« Sur les 70 % de femmes qui ne font pas de reconstruction mammaire après une mastectomie, 60 % n’ont pas reçu d’information complète et/ou de qualité, déplore la sénatrice Florence Lassarade (LR), auteure d’un rapport sur le sujet. Pour 9 % de ces femmes, la reconstruction n’a même pas été proposée… »
Délivrer l'information au bon moment
Ce constat a motivé la commission des Affaires sociales du Sénat à porter une proposition de loi visant à « fournir une information aux patientes sur la reconstruction mammaire en cas de mastectomie ». « Beaucoup de patientes, parce qu’elles se focalisent sur leur cancer, se disent mal informées et ne reçoivent qu’une information partielle », observe la sénatrice Catherine Deroche (LR), qui a déposé cette proposition de loi.
Adopté mardi en première lecture, le texte prévoit de modifier le code de Santé publique, relatif aux obligations d’information qui incombent aux médecins. L’objectif ? Renforcer l’information transmise « sur les procédés de chirurgie réparatrice existants, sur leur utilité et leurs conséquences respectives ainsi que sur les risques fréquents ou graves ».
« L’enjeu, relève Florence Lassarade, est de comprendre pourquoi les femmes n’ont pas accès à l’information. La question est notamment de déterminer le moment opportun pour aborder cette option. Lors de l’annonce d’un cancer engageant le pronostic vital, il peut y avoir un effet de sidération et ce n’est alors pas le moment. Nos rencontres avec les associations de patientes, avec des oncopsychiatres et des oncopsychologues, mettent en évidence la nécessité d’un délai avant d’en parler. » Le temps du soin ne serait donc pas celui de l’information. Et ce d’autant que le chirurgien qui effectue la mastectomie n’est pas celui qui va réaliser la reconstruction.
Des avancées en cours
« Étonné » de cette proposition de loi, le Dr Jacques Saboye, vice-président de la Société française de chirurgie plastique reconstructrice et esthétique (SoFCPRE), rappelle les efforts réalisés en la matière. « La loi Kouchner de 2002 comprend une partie sur la chirurgie plastique et esthétique et nous impose un devoir d’information renforcée. Il y a plus de 20 ans, nous avons par ailleurs été la première société savante à proposer des fiches d’information exhaustive », insiste celui qui craint un encombrement du parcours de soins si une étape supplémentaire s’y greffait pour un rendez-vous d’information. « Les patientes vivent déjà un parcours du combattant. Le risque pris est celui d’allonger les délais d’attente. »
De son côté, la ministre de la Santé, Agnès Buzyn, qui ne s’est pas opposée au texte, a souligné que les lacunes dans l’information ne sont pas les seuls obstacles à la reconstruction, évoquant des difficultés d’accès à la reconstruction et son coût. L’hématologue a également émis des réserves sur l’utilité et les conditions concrètes d’application du texte de loi. Lors de l’examen du texte en commission, la ministre a estimé qu’une perspective d’amélioration relevait du « levier des autorisations en cancérologie », en cours de réforme.
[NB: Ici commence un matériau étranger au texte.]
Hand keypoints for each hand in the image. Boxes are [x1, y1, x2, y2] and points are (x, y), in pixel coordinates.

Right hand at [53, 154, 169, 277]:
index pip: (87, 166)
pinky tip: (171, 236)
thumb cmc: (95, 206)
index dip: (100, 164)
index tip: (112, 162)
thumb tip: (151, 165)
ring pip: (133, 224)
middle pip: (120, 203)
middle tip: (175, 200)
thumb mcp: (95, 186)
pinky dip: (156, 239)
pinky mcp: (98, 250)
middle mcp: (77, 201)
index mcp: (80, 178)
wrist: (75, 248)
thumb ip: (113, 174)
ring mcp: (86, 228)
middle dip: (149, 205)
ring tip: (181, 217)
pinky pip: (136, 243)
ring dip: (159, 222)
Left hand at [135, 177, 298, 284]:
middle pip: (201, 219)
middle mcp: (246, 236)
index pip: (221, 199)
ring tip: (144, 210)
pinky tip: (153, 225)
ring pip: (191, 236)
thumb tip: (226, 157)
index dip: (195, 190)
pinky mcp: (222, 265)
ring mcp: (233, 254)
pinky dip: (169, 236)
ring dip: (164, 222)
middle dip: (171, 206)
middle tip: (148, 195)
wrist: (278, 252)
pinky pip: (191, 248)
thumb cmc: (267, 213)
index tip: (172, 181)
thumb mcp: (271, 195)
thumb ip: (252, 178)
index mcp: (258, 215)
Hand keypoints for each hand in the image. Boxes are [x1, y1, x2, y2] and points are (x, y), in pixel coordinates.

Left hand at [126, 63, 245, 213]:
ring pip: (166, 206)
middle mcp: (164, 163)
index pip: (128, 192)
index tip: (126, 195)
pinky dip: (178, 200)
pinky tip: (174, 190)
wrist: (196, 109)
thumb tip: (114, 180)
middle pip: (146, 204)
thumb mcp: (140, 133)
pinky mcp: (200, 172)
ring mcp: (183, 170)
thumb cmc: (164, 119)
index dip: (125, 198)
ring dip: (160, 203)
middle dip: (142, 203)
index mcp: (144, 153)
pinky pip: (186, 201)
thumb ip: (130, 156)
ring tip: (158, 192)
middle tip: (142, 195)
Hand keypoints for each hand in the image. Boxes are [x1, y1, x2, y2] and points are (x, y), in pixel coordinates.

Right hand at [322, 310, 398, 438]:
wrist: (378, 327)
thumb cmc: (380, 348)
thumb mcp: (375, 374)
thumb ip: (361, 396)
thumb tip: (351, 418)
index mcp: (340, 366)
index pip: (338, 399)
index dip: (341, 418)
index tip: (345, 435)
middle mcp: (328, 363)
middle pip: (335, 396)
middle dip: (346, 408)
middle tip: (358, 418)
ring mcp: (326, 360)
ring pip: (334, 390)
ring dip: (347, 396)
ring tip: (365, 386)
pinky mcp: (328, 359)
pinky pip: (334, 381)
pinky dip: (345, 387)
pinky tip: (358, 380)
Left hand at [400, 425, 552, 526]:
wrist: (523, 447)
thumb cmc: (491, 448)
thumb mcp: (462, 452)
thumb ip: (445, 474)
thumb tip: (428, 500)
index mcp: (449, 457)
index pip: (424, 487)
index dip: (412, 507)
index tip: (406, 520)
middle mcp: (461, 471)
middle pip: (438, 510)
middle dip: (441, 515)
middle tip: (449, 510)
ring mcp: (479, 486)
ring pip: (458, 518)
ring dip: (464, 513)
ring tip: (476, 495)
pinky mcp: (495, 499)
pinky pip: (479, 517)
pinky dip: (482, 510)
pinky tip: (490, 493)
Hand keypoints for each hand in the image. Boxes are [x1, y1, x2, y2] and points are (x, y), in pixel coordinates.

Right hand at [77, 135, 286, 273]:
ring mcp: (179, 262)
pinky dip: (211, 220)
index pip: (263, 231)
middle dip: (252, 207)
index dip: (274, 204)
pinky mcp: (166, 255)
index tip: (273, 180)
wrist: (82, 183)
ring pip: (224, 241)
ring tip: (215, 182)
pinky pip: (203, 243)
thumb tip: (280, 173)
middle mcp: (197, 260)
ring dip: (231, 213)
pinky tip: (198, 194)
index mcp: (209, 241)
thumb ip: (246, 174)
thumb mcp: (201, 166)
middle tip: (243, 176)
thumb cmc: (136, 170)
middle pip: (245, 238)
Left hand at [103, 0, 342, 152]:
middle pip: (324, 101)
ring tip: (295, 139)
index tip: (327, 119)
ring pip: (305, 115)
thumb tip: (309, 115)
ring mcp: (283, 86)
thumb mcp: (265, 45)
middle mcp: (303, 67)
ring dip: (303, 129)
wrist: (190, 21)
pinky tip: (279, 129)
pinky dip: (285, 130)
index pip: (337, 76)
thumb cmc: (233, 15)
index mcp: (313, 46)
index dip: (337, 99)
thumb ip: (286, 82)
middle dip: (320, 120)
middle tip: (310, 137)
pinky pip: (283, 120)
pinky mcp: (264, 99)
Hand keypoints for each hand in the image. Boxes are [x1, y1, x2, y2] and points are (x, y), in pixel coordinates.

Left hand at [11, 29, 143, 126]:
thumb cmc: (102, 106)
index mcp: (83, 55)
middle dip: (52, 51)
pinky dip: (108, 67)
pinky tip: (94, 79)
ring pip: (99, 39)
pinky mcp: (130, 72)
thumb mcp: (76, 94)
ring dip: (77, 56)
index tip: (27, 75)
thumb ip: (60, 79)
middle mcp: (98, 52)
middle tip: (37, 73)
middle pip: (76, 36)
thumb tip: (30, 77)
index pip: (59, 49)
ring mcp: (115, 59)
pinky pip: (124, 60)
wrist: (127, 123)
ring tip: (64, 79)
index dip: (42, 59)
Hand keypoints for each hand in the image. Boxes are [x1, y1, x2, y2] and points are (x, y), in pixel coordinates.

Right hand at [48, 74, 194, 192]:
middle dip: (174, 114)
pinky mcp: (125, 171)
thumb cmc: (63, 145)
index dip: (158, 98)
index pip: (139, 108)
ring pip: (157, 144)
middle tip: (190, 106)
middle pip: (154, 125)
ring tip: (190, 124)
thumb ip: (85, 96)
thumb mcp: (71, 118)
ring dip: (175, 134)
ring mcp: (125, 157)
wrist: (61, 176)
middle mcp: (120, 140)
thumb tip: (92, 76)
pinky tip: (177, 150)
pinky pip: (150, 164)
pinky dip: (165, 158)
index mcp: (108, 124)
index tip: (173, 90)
Ces autorisations permettent de définir les établissements de santé autorisés à prendre en charge des patients atteints de cancer. La question, selon elle, porte sur l’atteinte d’une « masse critique suffisante pour proposer des soins de support, comme des suivis par des oncopsychologues ». Selon elle, le relèvement des seuils d’activité doit permettre d’améliorer la prise en charge et d’harmoniser les pratiques.
Autre point relevé par la ministre, les « avancées » mises en œuvre en faveur de l’accès qui n’ont pas encore produit tous leurs effets. Les actes liés à la reconstruction mammaire ont par exemple été revalorisés dans le cadre du Plan cancer 2014-2019 pour réduire le reste à charge. Le Plan cancer doit également déboucher sur l’identification de « parcours à tarif opposable » dans chaque région. Saluées par les membres de la commission des affaires sociales, ces pistes n’ont pas complètement convaincu. « La ministre a raison, mais on ne sait pas quand ces dispositions seront effectives. Or, les femmes ne peuvent pas attendre. Cette loi est partielle, mais elle permet d’avancer », conclut Catherine Deroche.